Frans didampingi istrinya, Sabina Naut (58), anak kandung, Isayas Efredi, dan keponakan, memasang syarat yang sama dengan sanksi adat yang pernah dijalani bersama Ny Sabina.
Para pelaku juga harus memikul lesung dan meminum kembali air seni dicampur kotoran manusia, merasakan sanksi serupa yang dirasakan Frans.
"Kalau mereka setuju damai, mereka juga minum air seni campur kotoran manusia seperti yang diberikan kepada saya dan istri saya. Uang dan barang kami juga punya. Sakit sekali perasaan kami, mereka yang senang," kata Frans berurai air mata diikuti istri, anak dan semua keponakan di rumah kakak kandungnya itu.

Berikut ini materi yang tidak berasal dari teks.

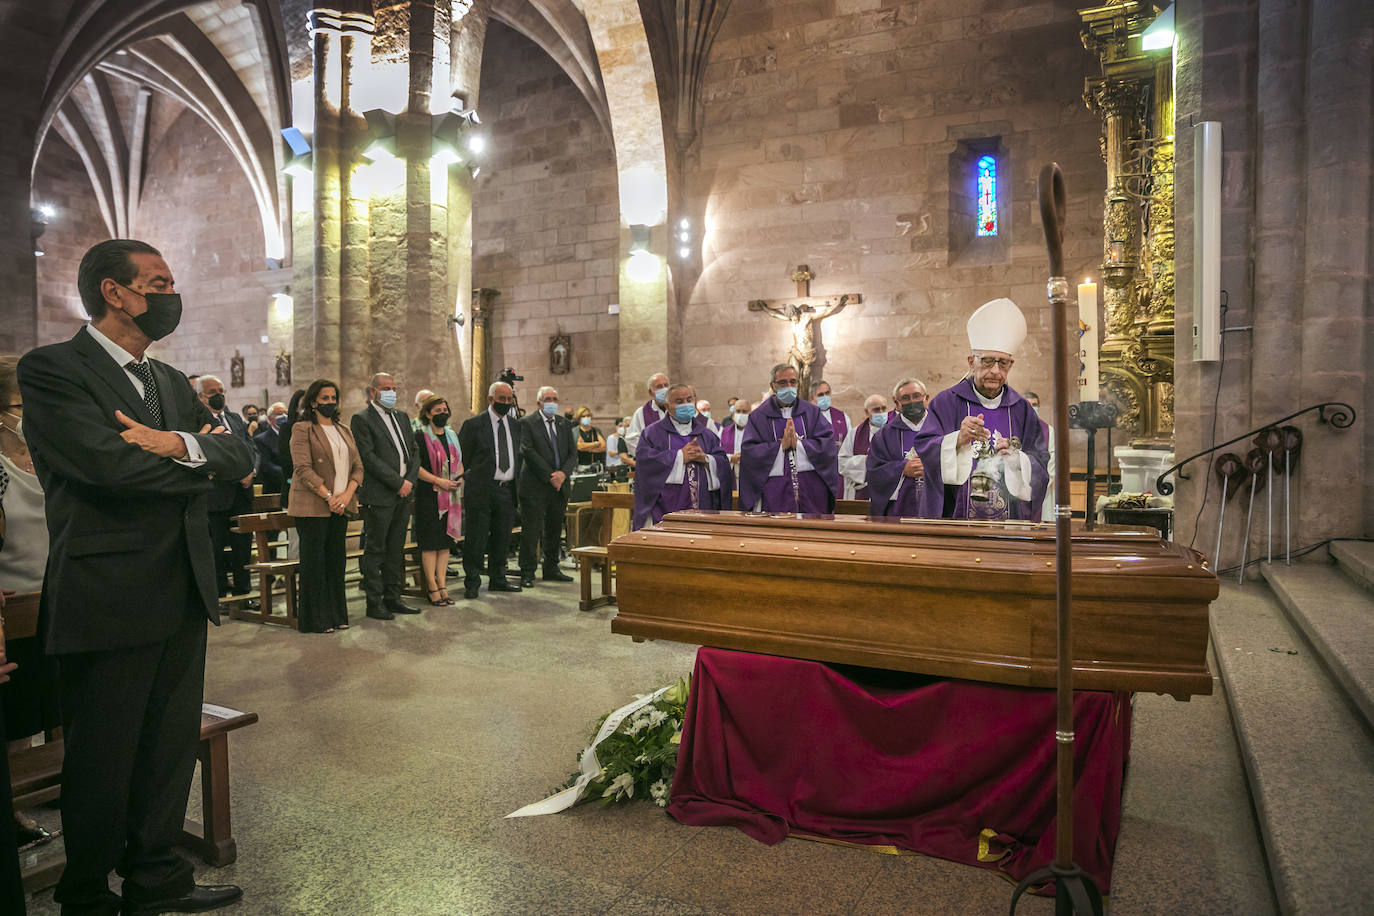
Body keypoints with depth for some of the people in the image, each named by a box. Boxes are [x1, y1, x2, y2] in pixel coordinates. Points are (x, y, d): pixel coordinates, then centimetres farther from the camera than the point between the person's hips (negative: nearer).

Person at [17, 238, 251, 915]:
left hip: (182, 597, 7)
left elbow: (242, 454, 4)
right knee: (102, 760, 10)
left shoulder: (172, 382, 15)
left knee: (172, 749, 17)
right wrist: (199, 461, -7)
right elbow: (108, 462, -23)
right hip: (108, 600, -7)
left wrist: (180, 444, -16)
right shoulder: (52, 369, -8)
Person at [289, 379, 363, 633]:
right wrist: (328, 497, -17)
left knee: (336, 560, 9)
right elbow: (303, 468, -12)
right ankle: (316, 620, 8)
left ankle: (337, 616, 17)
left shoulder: (344, 431, 17)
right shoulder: (302, 429, -2)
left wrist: (348, 493, -6)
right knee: (314, 562, -1)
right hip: (313, 506, -6)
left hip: (341, 505, 6)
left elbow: (358, 466, 11)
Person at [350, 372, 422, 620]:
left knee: (396, 550, 12)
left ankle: (392, 598, 21)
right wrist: (398, 483, -15)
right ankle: (374, 603, 9)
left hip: (404, 495, 7)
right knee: (375, 550, 1)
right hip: (379, 496, -7)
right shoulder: (361, 419, -5)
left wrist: (409, 481, -1)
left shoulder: (402, 417, 16)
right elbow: (369, 457, -14)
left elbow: (415, 452, 15)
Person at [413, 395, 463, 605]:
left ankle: (442, 584, 14)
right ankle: (433, 587, 4)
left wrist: (459, 477, 2)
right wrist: (437, 480, -18)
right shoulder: (420, 436, -6)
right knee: (430, 542, -3)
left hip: (451, 495, 6)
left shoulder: (453, 435, 13)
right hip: (429, 495, -6)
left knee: (446, 540, 7)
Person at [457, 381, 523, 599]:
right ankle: (472, 583, 11)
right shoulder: (473, 424, -4)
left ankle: (497, 579, 24)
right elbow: (460, 457, -1)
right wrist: (467, 480, -1)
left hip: (507, 491, 5)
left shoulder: (515, 425, 12)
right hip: (482, 490, -5)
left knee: (502, 538, 12)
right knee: (476, 538, 0)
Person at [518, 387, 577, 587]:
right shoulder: (527, 422, -3)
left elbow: (573, 453, 9)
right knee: (531, 531, -3)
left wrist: (563, 473, -10)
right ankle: (527, 573, 5)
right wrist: (549, 476, -15)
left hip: (560, 486, 6)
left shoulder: (564, 424, 14)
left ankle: (551, 569, 24)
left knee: (554, 530, 13)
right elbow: (528, 452, -12)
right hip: (535, 487, -5)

"Martabat kami dihina di hadapan warga satu kampung. Kuda sekalipun tak akan minum air kencingnya sendiri atau makan lagi kotorannya. Apalagi manusia dipaksa minum air kencing orang lain dan dicampur kotoran manusia," sambung salah satu keponakan yang minta tak dipublikasikan identitasnya.

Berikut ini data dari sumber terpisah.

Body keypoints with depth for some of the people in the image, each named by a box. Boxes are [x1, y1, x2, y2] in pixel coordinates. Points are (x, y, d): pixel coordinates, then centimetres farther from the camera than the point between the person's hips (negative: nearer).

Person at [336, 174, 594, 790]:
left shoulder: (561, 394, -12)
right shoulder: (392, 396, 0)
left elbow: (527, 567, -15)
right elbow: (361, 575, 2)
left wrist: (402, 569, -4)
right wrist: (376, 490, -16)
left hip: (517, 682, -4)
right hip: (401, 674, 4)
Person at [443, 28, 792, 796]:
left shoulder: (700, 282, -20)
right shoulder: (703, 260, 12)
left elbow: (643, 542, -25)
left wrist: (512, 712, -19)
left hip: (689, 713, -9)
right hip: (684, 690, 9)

Mengingat kembali minum air seni, Frans muntah empat kali di hadapan tamunya.
"Hukuman (minum air seni campur tahi) saya yang rasakan. Bukan kamu yang rasakan," sambung Ny. Sabina, dalam bahasa daerah Manggarai.

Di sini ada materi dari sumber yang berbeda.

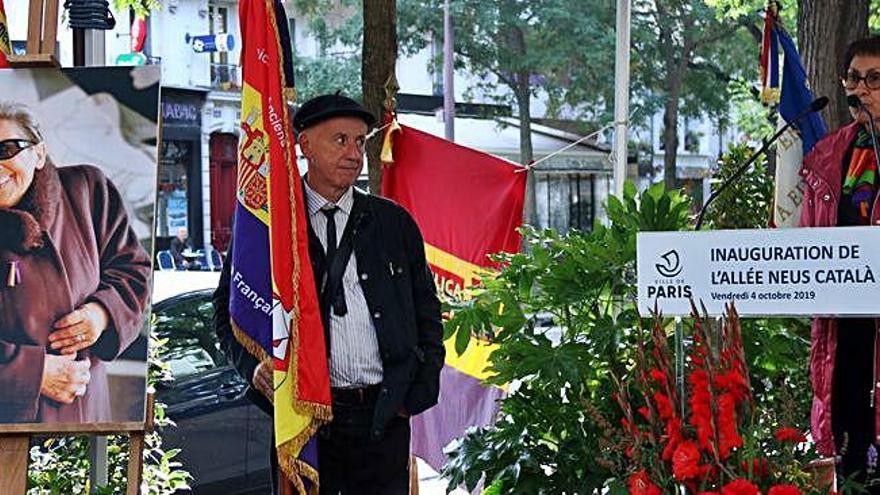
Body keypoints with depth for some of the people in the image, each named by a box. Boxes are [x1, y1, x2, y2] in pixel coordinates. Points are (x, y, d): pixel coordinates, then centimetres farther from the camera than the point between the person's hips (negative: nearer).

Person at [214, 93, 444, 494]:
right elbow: (229, 307, 8)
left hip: (384, 416, 2)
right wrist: (254, 365, -9)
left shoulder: (394, 223, 11)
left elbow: (426, 311, 15)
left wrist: (418, 394, 5)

Frans menegaskan, ia dan keluarganya sudah tinggalkan Kampung Ling. Rumah setengah tembok (dinding papan) yang telah diselesaikan September 2012, ditinggalkannya. Begitu pula sebidang petak sawah dan sebidang kebun kopi yang
bisa dipanen 300 kilogram tiap musim panen.
"Saya ucapkan di hadapan pak camat. Saya buang Kampung Ling. Saya tidak akan kembali lagi," tegas Frans berurai air mata lagi.
Servas Jahang menawarkan upaya damai dilakukan rumah Gendang Ling dan diliputi media massa untuk membersihkan namanya.
"Saya tidak mau. Yang rasakan sakit saya. Biar saja proses hukum. Biarkan damai saja mereka. Kami mendokan mereka menyadari kekeliruannya," katanya.